PROBLEM DESCRIPTION
Pull out every line of the material below that contains the word "values". Case counts, so match its capitalization.

SOURCE DATA
※ ※ ※

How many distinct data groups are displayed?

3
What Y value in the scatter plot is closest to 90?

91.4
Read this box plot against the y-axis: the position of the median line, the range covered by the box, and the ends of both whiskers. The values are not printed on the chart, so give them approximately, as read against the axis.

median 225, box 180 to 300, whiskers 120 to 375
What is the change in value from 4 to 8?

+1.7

※ ※ ※

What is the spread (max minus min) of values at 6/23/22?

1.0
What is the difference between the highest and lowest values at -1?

※ ※ ※

OUTPUT
Read this box plot against the y-axis: the position of the median line, the range covered by the box, and the ends of both whiskers. The values are not printed on the chart, so give them approximately, as read against the axis.
What is the spread (max minus min) of values at 6/23/22?
What is the difference between the highest and lowest values at -1?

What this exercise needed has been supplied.